Я позволил ему отнести меня в мою комнату. У меня не было другого выхода. Он взял меня на руки, и впервые в жизни я не испытал удовольствия от его прикосновений, его пряного запаха, округлой ясности его лба. В эти мгновения мне передалась закрытость матери, ее особое умение держать дистанцию. Я много раз пародировал ее и в тот момент на ходу просто не мог придумать ничего другого. Если бы отец погладил мои усталые плечи, я бы сжался, если бы он вошел в дом, деловито обивая снег с ботинок, я бы в панике вспомнил о пригоревшем суфле из шпината.
Он уложил меня в постель, укрыл и довольно ласково попросил закрыть глаза. Ничего плохого он не делал. Но я не помня себя от ярости соскочил на пол и бросился к коробке с игрушками. У меня ломило в затылке и звенело в ушах, новые, неведомые чувства нахлынули на меня.
— Джонатан! — сердито сказал отец.
Он попробовал было схватить меня, но не успел. Сунув руку в коробку с игрушками, я нащупал на самом дне гладкую пластиковую ногу и, выудив за нее куклу, крепко прижал ее к груди.
Отец растерянно остановился около моей детской кроватки. На ее деревянной спинке на лугу, украшенном розовыми цветочками в четыре лепестка, в экстазе танцевал мультипликационный кролик.
— Она моя! — истерически выкрикнул я.
Пол поплыл у меня под ногами, и я еще сильнее вцепился в куклу, словно только она одна могла помочь мне сохранить равновесие.
Отец потряс головой. Единственный раз на моей памяти ему изменило его непоколебимое добродушие. Он хотел столь многого, а мир съеживался у него на глазах. Его избегала жена, бизнес не приносил ощутимого дохода, а единственный сын — и других детей уже не будет — любил кукол и тихие комнатные игры.
— Господи, Джонатан, — взревел он. — Господи боже ты мой! Да что с тобой, черт возьми? Что?
Я молчал. Мне нечего было ему сказать, хотя я понимал, как он этого ждет. — Она моя! — вот все, что я мог предложить ему в качестве ответа. Я так сильно прижал к себе куклу, что ее жесткие ресницы больно впились мне в грудь через пижаму.

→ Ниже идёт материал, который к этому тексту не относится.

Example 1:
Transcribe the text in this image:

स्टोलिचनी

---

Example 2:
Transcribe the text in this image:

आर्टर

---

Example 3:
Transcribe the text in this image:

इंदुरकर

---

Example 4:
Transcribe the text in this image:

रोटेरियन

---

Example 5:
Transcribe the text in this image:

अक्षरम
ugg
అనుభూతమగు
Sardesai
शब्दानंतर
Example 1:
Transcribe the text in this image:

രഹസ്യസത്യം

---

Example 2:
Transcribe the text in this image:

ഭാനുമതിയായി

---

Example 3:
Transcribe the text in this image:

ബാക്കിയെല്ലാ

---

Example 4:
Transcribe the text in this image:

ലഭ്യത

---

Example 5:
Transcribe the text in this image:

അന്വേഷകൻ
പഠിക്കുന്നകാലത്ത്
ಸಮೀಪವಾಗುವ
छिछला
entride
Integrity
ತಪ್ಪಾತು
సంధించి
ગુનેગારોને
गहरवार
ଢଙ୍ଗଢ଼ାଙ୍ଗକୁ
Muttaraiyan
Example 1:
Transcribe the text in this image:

— Прекрасно, — сказал он уже спокойнее, тоном побежденного. — Прекрасно. Она — твоя!
Повернулся и вышел.
Я слышал, как он спускается по лестнице, вынимает из стенного шкафа в холле свою куртку; слышал, что мать так и не смогла заставить себя с ним заговорить; слышал, как он закрывает за собой входную дверь с тщательностью, предполагающей, что он не вернется уже никогда.

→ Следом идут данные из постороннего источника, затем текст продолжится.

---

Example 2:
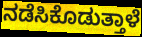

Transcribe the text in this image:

ನಡೆಸಿಕೊಡುತ್ತಾಳೆ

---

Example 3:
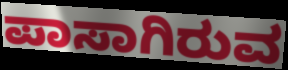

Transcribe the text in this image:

ಪಾಸಾಗಿರುವ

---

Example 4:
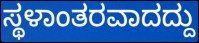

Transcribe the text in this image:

ಸ್ಥಳಾಂತರವಾದದ್ದು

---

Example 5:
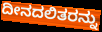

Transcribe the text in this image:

ದೀನದಲಿತರನ್ನು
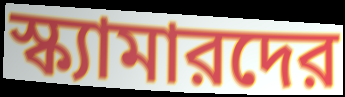
স্ক্যামারদের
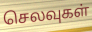
செலவுகள்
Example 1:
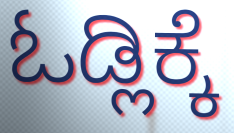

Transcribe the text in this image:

ಓಡ್ಲಿಕ್ಕೆ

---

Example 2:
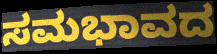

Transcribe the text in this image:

ಸಮಭಾವದ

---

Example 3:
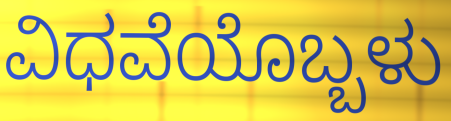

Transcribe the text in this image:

ವಿಧವೆಯೊಬ್ಬಳು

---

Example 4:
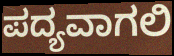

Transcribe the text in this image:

ಪದ್ಯವಾಗಲಿ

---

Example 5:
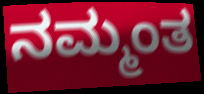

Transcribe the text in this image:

ನಮ್ಮಂತ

Он вернулся на следующее утро, проведя эту ночь на диване в своем кинотеатре. Спустя какое-то время мы, преодолев взаимную неловкость, вновь зажили по-старому — нормальной семейной жизнью. Между матерью и отцом установились добрые, немного ироничные отношения, не предполагавшие ни страстных поцелуев, ни ссор. Они стали уступчивыми и нетребовательными, как повзрослевшие брат и сестра. Отец не задавал мне больше непосильных вопросов, хотя тот единственный его вопрос продолжал потрескивать у меня в затылке, как неисправная электропроводка. Достижения матери в области кулинарии получили известность. В 1968 году фотографию нашей семьи поместили в воскресном приложении к «Кливленд пост»: мы с отцом — оба прекрасно одетые, исполненные законной гордости и нетерпения — наблюдаем за тем, как мать нарезает креветочный пудинг.
Бобби
Мы жили тогда в Кливленде — в самом центре всего. Шли шестидесятые — по радио целыми днями пели про любовь. Все это в прошлом. Кливленд давно промотал свои богатства, и его река пересохла. Но в те времена нас было четверо: мать, отец, Карлтон и я. Мне было девять, Карлтону исполнилось шестнадцать. Между нами просились на свет еще несколько братьев и сестер, но все они, как бессильные язычки пламени, угасли в материнской утробе. Мы не плодовиты. Родственников у нас немного. Фамилия моей семьи — Морроу.